The tax burden is a weighty and relevant problem in business operations and expenditures. Companies use tax planning methods to raise their competitiveness. Further studies will continue to focus on how firms can face tax burden standard tax regulation rather than apply ambiguous and fraudulent strategies to minimise tax treatment for its net earnings.

This thesis contributes to knowledge in several ways. First, this analysis is unique because the study reviewed several works of literature that delivers a thorough summary of tax planning concepts and methods. For that reason, the study provides academics, economic analysts, tax regulators and auditors with detailed information associated with tax avoidance. The findings deliver an overview of the plan and methodological issues connected to the approaches of tax minimisation.

The tax plan aims at decreasing the total tax vulnerability of an organisation.

Companies can undertake unique business plans, which demand funds transfer by geographic region. Indeed, tax minimisation strategies allow individuals to move net earnings from one foreign account to another at a low cost through fraudulent manipulations. Although government tax policy is a determinant of aggressive tax policies, the capacity to manipulate or circumvent tax legislation must be avoided. When a government cannot create appealing tax policies, investor and business shareholders could move to a more attractive tax environment.

Empirical studies on the methods of tax treatment showed that tax avoidance could be deliberate when the motive is evaluated. The theoretical framework specifies which factors are the most acceptable in quantifying tax procedures and highlights the need to analyse how these factors vary and under what conditions. Additionally, it underlines the limitations with tax minimisation strategies by adjusting the contrast of these empirical outcomes.

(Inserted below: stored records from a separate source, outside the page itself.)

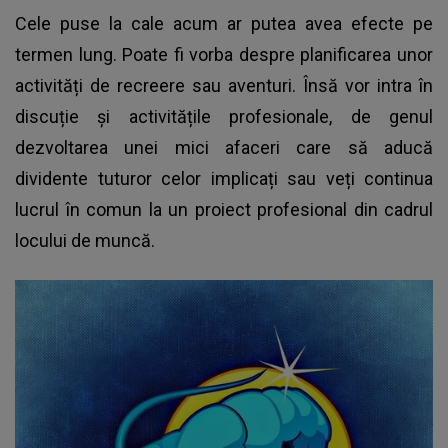
Cele puse la cale acum ar putea avea efecte pe
termen lung. Poate fi vorba despre planificarea unor
activități de recreere sau aventuri. Însă vor intra în
discuție și activitățile profesionale, de genul
dezvoltarea unei mici afaceri care să aducă
dividente tuturor celor implicați sau veți continua
lucrul în comun la un proiect profesional din cadrul
locului de muncă.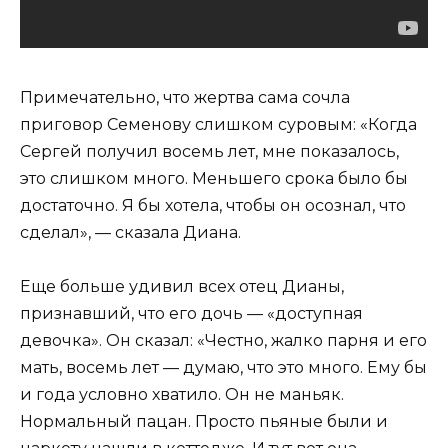
Примечательно, что жертва сама сочла
приговор Семенову слишком суровым: «Когда
Сергей получил восемь лет, мне показалось,
это слишком много. Меньшего срока было бы
достаточно. Я бы хотела, чтобы он осознал, что
сделал», — сказала Диана.
Еще больше удивил всех отец Дианы,
признавший, что его дочь — «доступная
девочка». Он сказал: «Честно, жалко парня и его
мать, восемь лет — думаю, что это много. Ему бы
и года условно хватило. Он не маньяк.
Нормальный пацан. Просто пьяные были и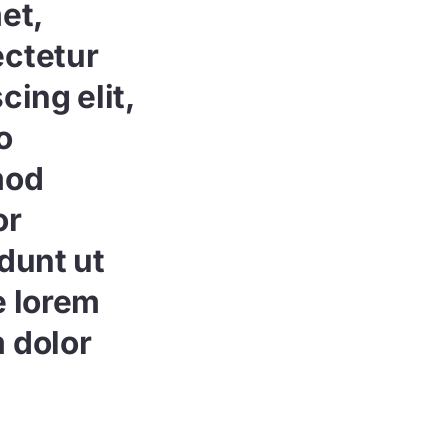
et,
ctetur
cing elit,
o
mod
or
idunt ut
e lorem
 dolor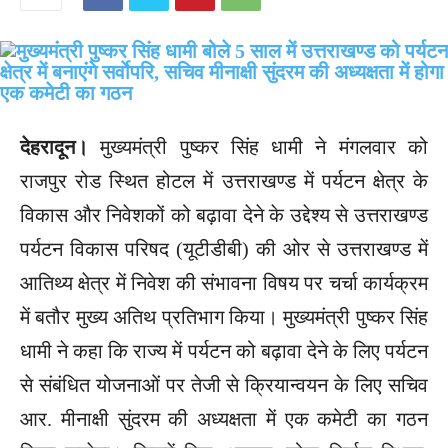
देहरादून।
मुख्यमंत्री पुष्कर सिंह धामी ने मंगलवार को
राजपुर रोड स्थित होटल में उत्तराखण्ड में पर्यटन क्षेत्र के
विकास और निवेशकों को बढ़ावा देने के उद्देश्य से उत्तराखण्ड
पर्यटन विकास परिषद (यूटीडीबी) की ओर से उत्तराखण्ड में
आतिथ्य क्षेत्र में निवेश की संभावना विषय पर चर्चा कार्यक्रम
में बतौर मुख्य अतिथ प्रतिभाग किया। मुख्यमंत्री पुष्कर सिंह
धामी ने कहा कि राज्य में पर्यटन को बढ़ावा देने के लिए पर्यटन
से संबंधित योजनाओं पर तेजी से क्रियान्वयन के लिए सचिव
आर. मीनाक्षी सुंदरम की अध्यक्षता में एक कमेटी का गठन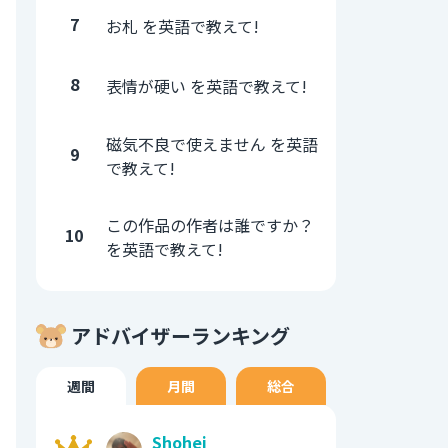
7
お札 を英語で教えて!
8
表情が硬い を英語で教えて!
磁気不良で使えません を英語
9
で教えて!
この作品の作者は誰ですか？
10
を英語で教えて!
アドバイザーランキング
週間
月間
総合
Shohei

This thesis shows that Apple’s ETR appears to be the most frequently used determinant for aggressive minimisation strategies. The issue from the literature survey is consistent with the findings of this research. Tax minimisation strategies remain unexplored, and research relies on poll results gathered from a business report. However, macroeconomic factors could add additional knowledge on the occurrence of tax minimisation strategies. Within this circumstance, studies comprising proposals to quote from specific companies would be added advantage to academic expertise.